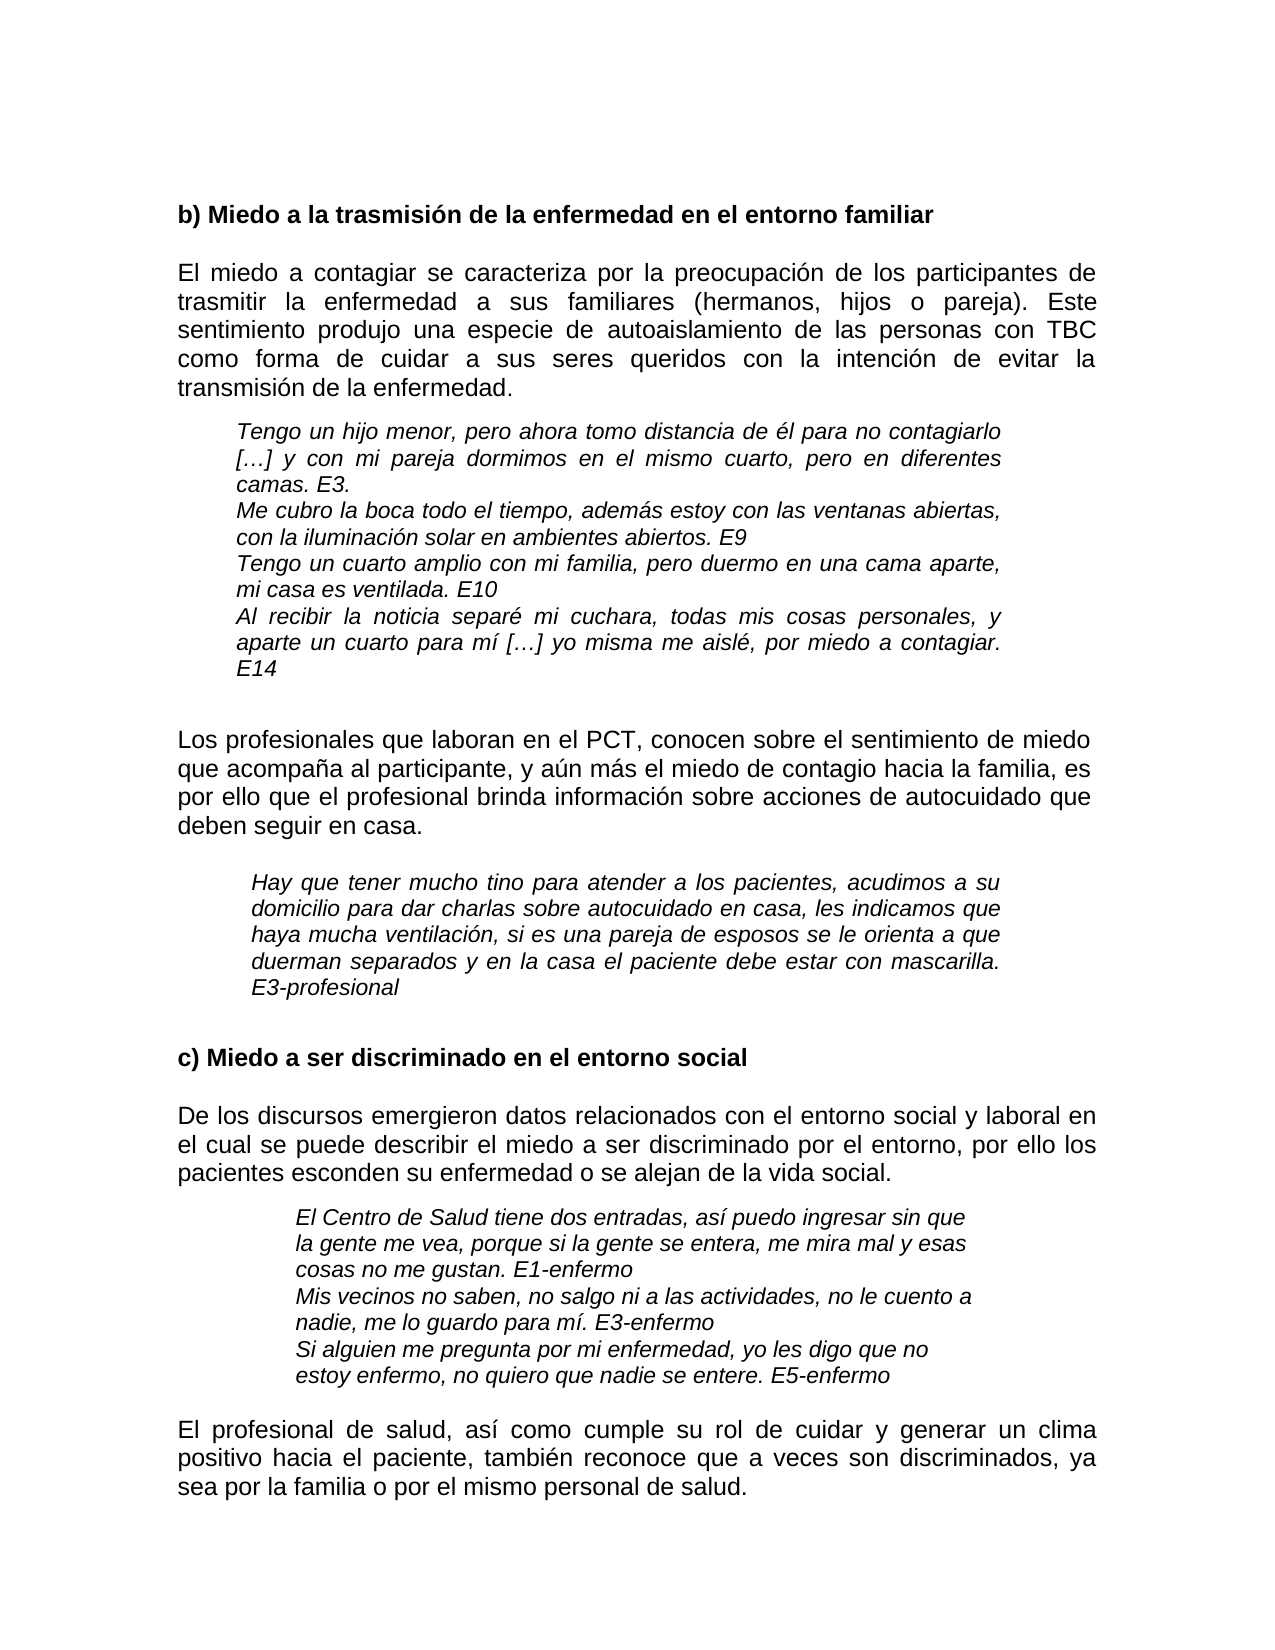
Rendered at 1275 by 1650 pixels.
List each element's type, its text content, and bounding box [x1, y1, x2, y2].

text De los discursos emergieron datos relacionados con el entorno social y laboral en el cual se puede describir el miedo a ser discriminado por el entorno, por ello los pacientes esconden su enfermedad o se alejan de la vida social. [177, 1101, 1098, 1187]
text Tengo un hijo menor, pero ahora tomo distancia de él para no contagiarlo […] y con mi pareja dormimos en el mismo cuarto, pero en diferentes camas. E3. [236, 418, 1004, 497]
text Hay que tener mucho tino para atender a los pacientes, acudimos a su domicilio para dar charlas sobre autocuidado en casa, les indicamos que haya mucha ventilación, si es una pareja de esposos se le orienta a que duerman separados y en la casa el paciente debe estar con mascarilla. E3-profesional [251, 868, 1004, 1000]
text Me cubro la boca todo el tiempo, además estoy con las ventanas abiertas, con la iluminación solar en ambientes abiertos. E9 [236, 497, 1004, 550]
text Tengo un cuarto amplio con mi familia, pero duermo en una cama aparte, mi casa es ventilada. E10 [236, 550, 1004, 603]
text Si alguien me pregunta por mi enfermedad, yo les digo que no estoy enfermo, no quiero que nadie se entere. E5-enfermo [295, 1336, 989, 1388]
text El miedo a contagiar se caracteriza por la preocupación de los participantes de trasmitir la enfermedad a sus familiares (hermanos, hijos o pareja). Este sentimiento produjo una especie de autoaislamiento de las personas con TBC como forma de cuidar a sus seres queridos con la intención de evitar la transmisión de la enfermedad. [177, 258, 1098, 402]
text Al recibir la noticia separé mi cuchara, todas mis cosas personales, y aparte un cuarto para mí […] yo misma me aislé, por miedo a contagiar. E14 [236, 603, 1004, 682]
text Mis vecinos no saben, no salgo ni a las actividades, no le cuento a nadie, me lo guardo para mí. E3-enfermo [295, 1283, 989, 1336]
text El Centro de Salud tiene dos entradas, así puedo ingresar sin que la gente me vea, porque si la gente se entera, me mira mal y esas cosas no me gustan. E1-enfermo [295, 1204, 989, 1283]
text El profesional de salud, así como cumple su rol de cuidar y generar un clima positivo hacia el paciente, también reconoce que a veces son discriminados, ya sea por la familia o por el mismo personal de salud. [177, 1414, 1098, 1501]
text c) Miedo a ser discriminado en el entorno social [177, 1043, 1098, 1072]
text Los profesionales que laboran en el PCT, conocen sobre el sentimiento de miedo que acompaña al participante, y aún más el miedo de contagio hacia la familia, es por ello que el profesional brinda información sobre acciones de autocuidado que deben seguir en casa. [177, 725, 1093, 840]
text b) Miedo a la trasmisión de la enfermedad en el entorno familiar [177, 200, 1098, 229]
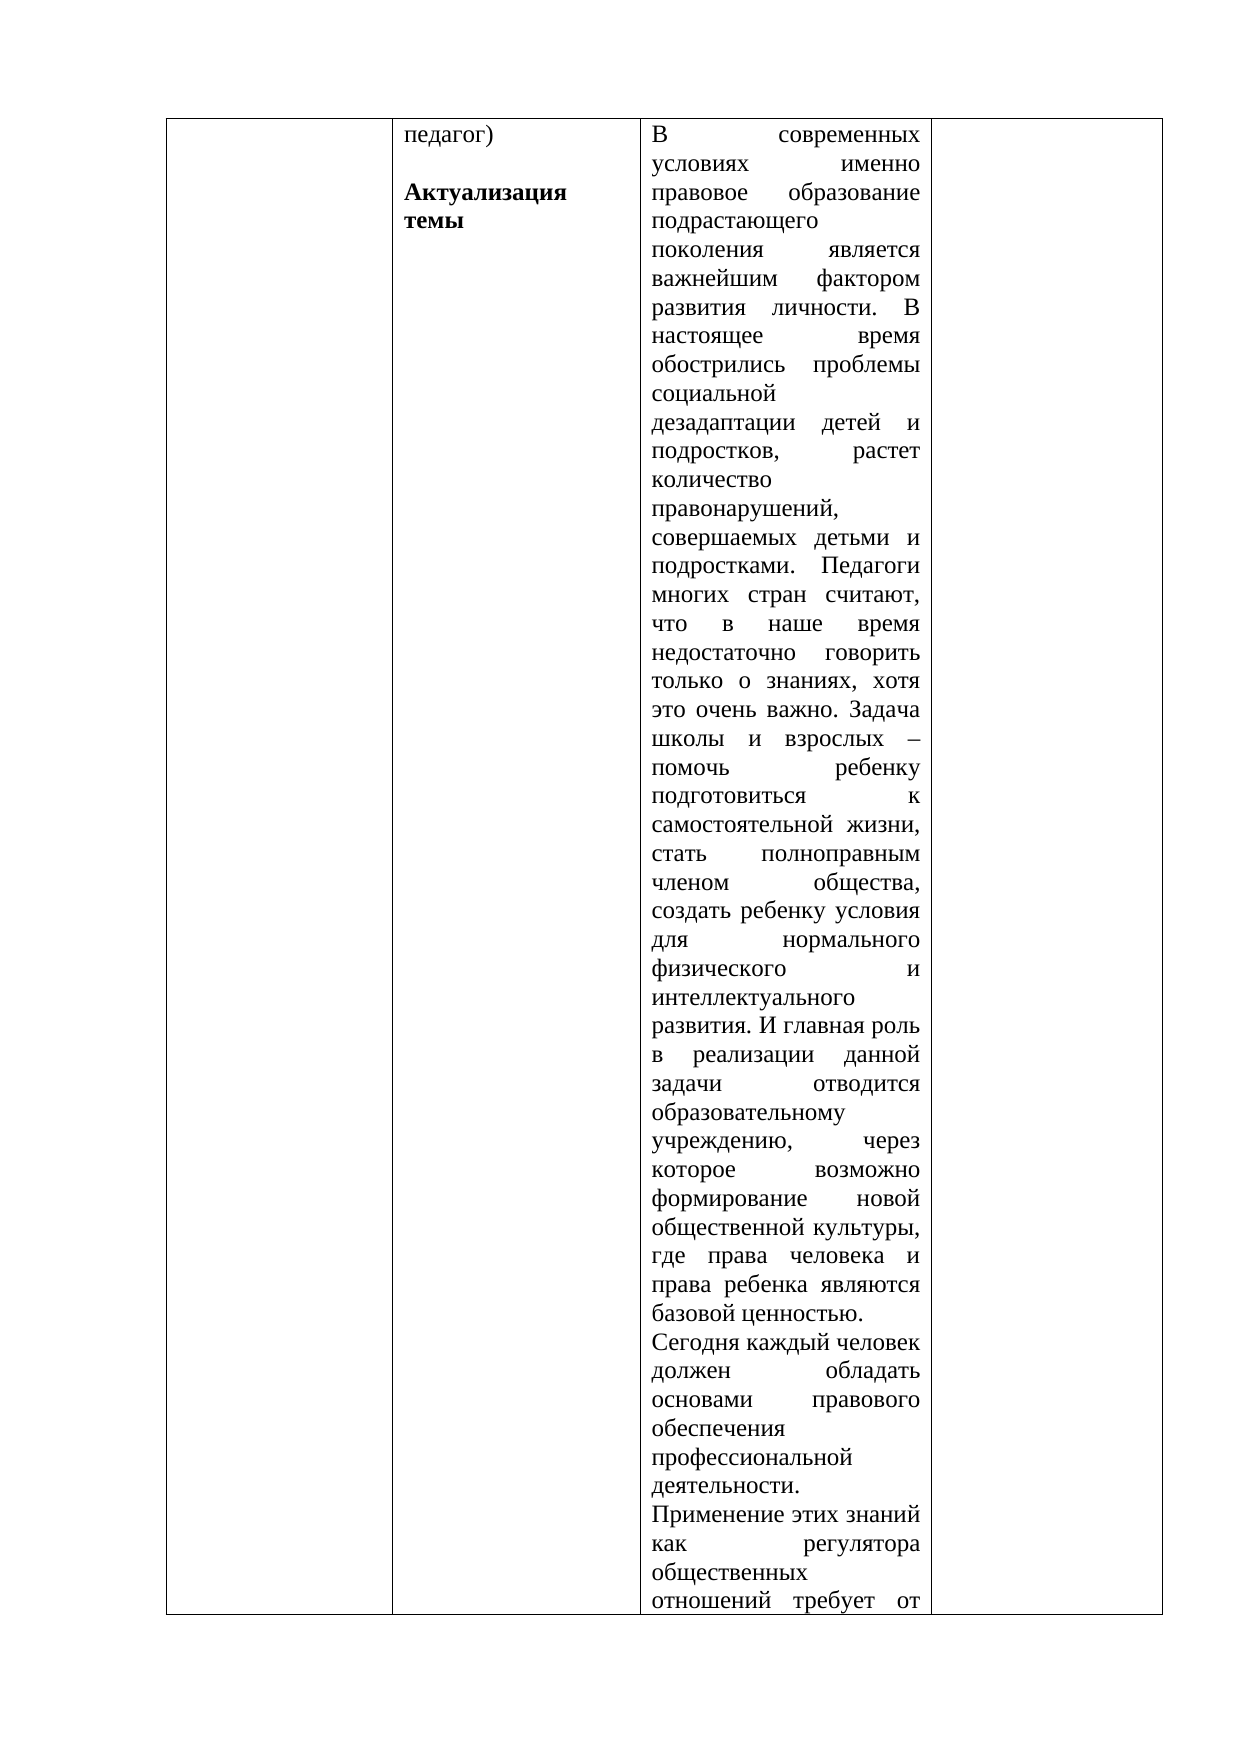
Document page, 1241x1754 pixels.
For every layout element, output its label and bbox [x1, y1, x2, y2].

**TASK DETAILS**
In the listing above, find every line with the word "estoy" and copy it out.

**EXERCISE RESULT**
text Me cubro la boca todo el tiempo, además estoy con las ventanas abiertas, con la iluminación solar en ambientes abiertos. E9 [236, 497, 1004, 550]
text Si alguien me pregunta por mi enfermedad, yo les digo que no estoy enfermo, no quiero que nadie se entere. E5-enfermo [295, 1336, 989, 1388]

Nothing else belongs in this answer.